If you don’t own the stock, the bull call spread would be the way to go here. The strategy involves buying a call at a specific strike price and also selling the same number of calls at a higher strike price. This play is less expensive than simply buying calls.
I’m looking to buy a call near-the-money or ITM (in the money) and sell a call with the same expiration and higher strike price.
Based on prices as I write this on Friday morning, I’m looking at buying the Sept. 26 $9.50 call, which is slightly ITM, and selling a put higher than the current share price.
In this instance, I’d go with selling the $13 call. It would produce the highest maximum profit of the five choices at $2.49 with the lowest risk/reward ratio.
The Bearish Options Strategy
Given the seven highest Vol/OI ratios for OPEN stock yesterday were puts, I’d recommend a bear put spread over a bear call spread for this situation. The former is when you’re very bearish, while the latter is if you’re moderately so. It involves buying a put option at one strike price and selling another at a lower strike price.

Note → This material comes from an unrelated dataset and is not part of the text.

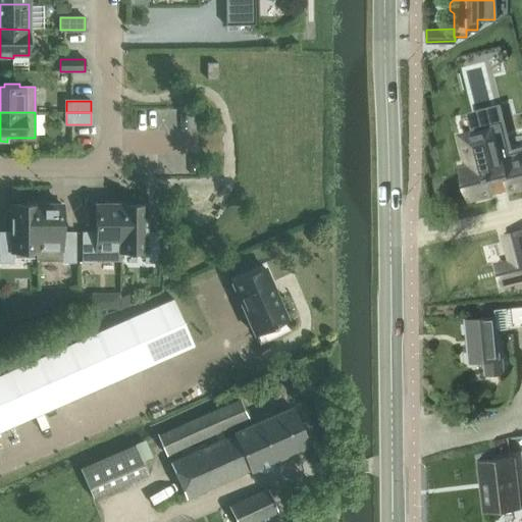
[(473,133),(453,138),(467,198),(504,189),(505,190),(521,186),(521,157),(520,149),(506,152),(499,120),(472,127),(473,133)]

The top Vol/OI ratio for puts yesterday was the Sept. 19 $9 strike at 122.97. Anything above 100 is significant. I’d buy this put and sell one that’s lower.
Based on the share price of $9.95, I’d recommend selling the $7 put. Although the profit probability is over five percentage points lower, the risk/reward ratio is half that of the $8.50 put strike, making the $7 bet a more acceptable risk with a maximum loss of just $69 per contract.